Kennt noch jemand den Film Sex, Lügen und Video aus den 1980er Jahren? Falls nicht, hier gehts zum Trailer.
Der Titel passt wie die Faust auf’s Auge zu den derzeitigen Massenabmahnungen der (mal wieder) Kanzlei U+C. Wie allenthalben diskutiert wird, werden seit Tagen tausende von Abmahnungen verschickt wegen des Vorwurfs angeblichen Streamings von Pornofilmchen auf dem Videoportal „redtube“. Das ist schon eine gewaltige Neuerung, denn die klassischen Massenabmahnungen von Kanzleien wie U+C, Waldorf und Frommer, Rasch und wie sie alle heißen, drehten sich um den Download (und den damit verbundenen teilweisen Upload) von Filmen oder Musik über Torrent-Programme. Nun geht es um das Streaming von Filmen, also lediglich um das Anschauen, nicht um das Bereitstellen für andere. Dies war bis dato praktisch nicht Gegenstand der Abmahnwirtschaft. Konnte es auch nicht sein, denn die relativ eindeutige Tendenz zur Beantwortung der Frage, ob Streaming erlaubt oder verboten ist, geht in die Richtung, dass dem einzelnen User urheberrechtlich nichts vorzuwerfen ist. Deshalb gehen diese neuen Abmahnungen schon rechtlich ins Leere. Es stellen sich indes viele Fragen zu dieser jüngsten Abmahnmasche: Wie kommen die Abmahner an die IPs? Kommen Sie überhaupt an die IPs? Was erlaubt sich das Landgericht Köln, Beschlüsse dahingehend zu erlassen, die die Provider zur Auskunft verpflichten, wer hinter diesen IPs steckt, obwohl kein urheberrechtlicher Verstoß vorliegt?
Dass die Abmahnungen von U+C rechtlich nicht im Ansatz haltbar sind, dürfte außer Frage stehen. Der Kollege Stadler hat dies in seinem Blog wie stets fundiert dargelegt.
Trotz des juristischen Gegenwinds, den U+C sehr zurecht erhält, könnte sich das Abmahngeschäft dennoch lohnen. Denn ein nicht unerheblicher Anteil der vermuteten über 10.000 Abgemahnten wird sich sicherlich nicht beraten lassen oder aufgrund des Vorwurfs eines vermeintlichen Streamings unanständiger Filmchen sofort den aufgerufenen Betrag an U+C zahlen, um Ruhe zu haben. Wenn nur 1.000 Leute die geforderten 250€ zahlen, hat sich das Weihnachtsgeschäft schon gelohnt. A propos Weihnachten: Sicherlich nicht ganz zufällig, dass diese Massenschreiben ausgerechnet zu einer Zeit kommen, in der die Arbeitnehmer traditionell ihr Weihnachtsgeld kriegen. Das erhöht sicherlich die Zahlungsbereitschaft.

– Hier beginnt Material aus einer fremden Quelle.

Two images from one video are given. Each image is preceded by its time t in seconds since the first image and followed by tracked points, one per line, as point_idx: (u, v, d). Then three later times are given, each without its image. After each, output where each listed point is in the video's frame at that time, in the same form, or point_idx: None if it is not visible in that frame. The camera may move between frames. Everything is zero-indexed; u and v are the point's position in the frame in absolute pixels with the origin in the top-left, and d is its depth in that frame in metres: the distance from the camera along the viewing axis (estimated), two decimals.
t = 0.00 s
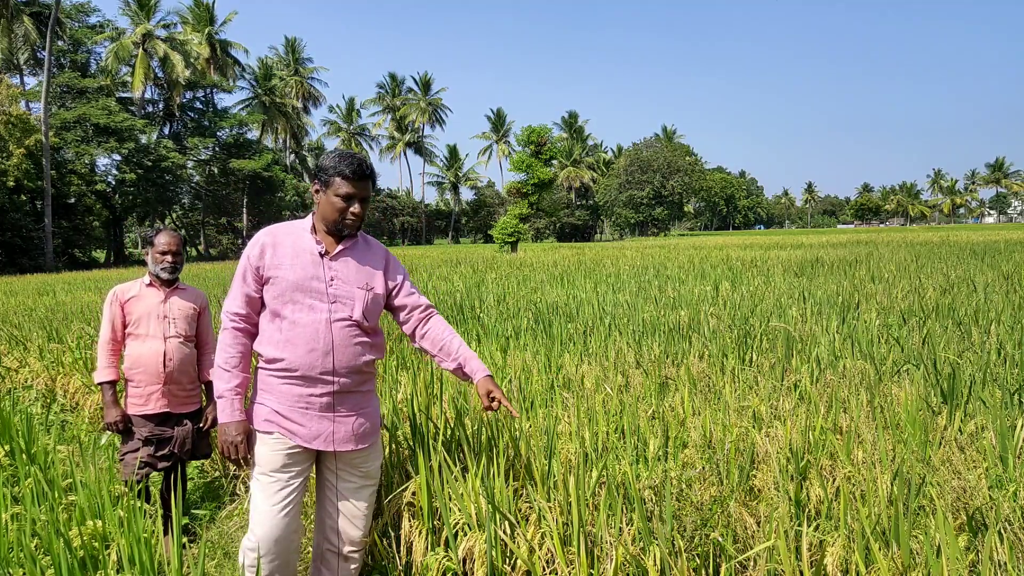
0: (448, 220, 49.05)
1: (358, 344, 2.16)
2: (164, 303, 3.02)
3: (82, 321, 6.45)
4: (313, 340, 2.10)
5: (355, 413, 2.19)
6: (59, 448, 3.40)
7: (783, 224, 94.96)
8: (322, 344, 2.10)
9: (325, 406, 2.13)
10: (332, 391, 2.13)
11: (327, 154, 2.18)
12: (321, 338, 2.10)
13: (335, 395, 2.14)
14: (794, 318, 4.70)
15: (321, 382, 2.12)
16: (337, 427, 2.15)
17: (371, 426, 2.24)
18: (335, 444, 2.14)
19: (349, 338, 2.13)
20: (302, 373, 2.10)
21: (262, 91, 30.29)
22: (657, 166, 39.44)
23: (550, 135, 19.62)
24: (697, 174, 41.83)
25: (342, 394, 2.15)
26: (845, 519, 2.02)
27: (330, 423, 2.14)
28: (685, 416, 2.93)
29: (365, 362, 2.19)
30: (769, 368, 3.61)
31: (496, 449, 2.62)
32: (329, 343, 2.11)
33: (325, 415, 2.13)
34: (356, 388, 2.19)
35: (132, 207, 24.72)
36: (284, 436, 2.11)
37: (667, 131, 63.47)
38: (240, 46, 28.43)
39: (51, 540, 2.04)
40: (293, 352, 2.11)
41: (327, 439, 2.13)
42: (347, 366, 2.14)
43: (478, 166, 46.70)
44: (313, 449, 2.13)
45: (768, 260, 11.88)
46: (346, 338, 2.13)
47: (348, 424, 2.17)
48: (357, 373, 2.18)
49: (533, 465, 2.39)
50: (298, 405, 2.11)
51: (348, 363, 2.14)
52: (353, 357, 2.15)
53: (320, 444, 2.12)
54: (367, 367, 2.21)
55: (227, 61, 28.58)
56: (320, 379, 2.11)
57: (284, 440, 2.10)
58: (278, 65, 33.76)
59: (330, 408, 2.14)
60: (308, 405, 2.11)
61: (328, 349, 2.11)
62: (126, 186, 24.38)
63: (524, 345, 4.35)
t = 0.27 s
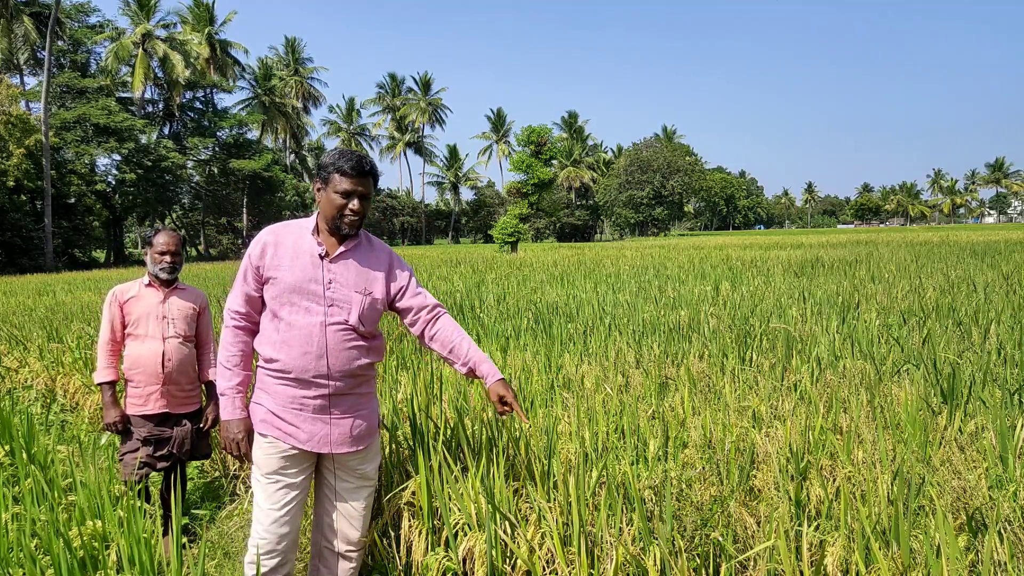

Blöd ist für die Abgemahnten weiterhin, dass sie die Anwaltskosten selber zahlen müssen, wenn sie zum Anwalt gehen; es sei denn, sie sind aufgrund ihres niedrigen Einkommens beratungshilfeberechtigt. Die allermeisten Rechtsschutzversicherer übernehmen die Kosten für die Vertretung auf diesem Gebiet leider nicht. Im Gegenteil: Einer der Mandanten, die mit einer solchen Abmahnung zu mir kam, hatte sich zuvor bei seiner Versicherung über die gefürchtete Anwalts-Hotline beraten lassen. Was riet man ihm? Er solle die Unterlassungserklärung leicht ändern, aber schließlich doch abgeben und den aufgerufenen Betrag zahlen. Na herzlichen Glückwunsch zu so einer Versicherung; wer so eine Versicherung hat, braucht keinen Prozeßgegner mehr. Vielleicht ist aber auch die nette Idee des Kollegen Dr. Bahr interessant, die Abmahnfreunde von U+C direkt in die persönliche Haftung für die ungerechtfertigten Abmahnungen zu nehmen (da der angebliche Mandant in der Schweiz sitzt, ist bei diesem wohl faktisch nichts durchzusetzen). Wäre jedenfalls mehr als einen Gedanken wert.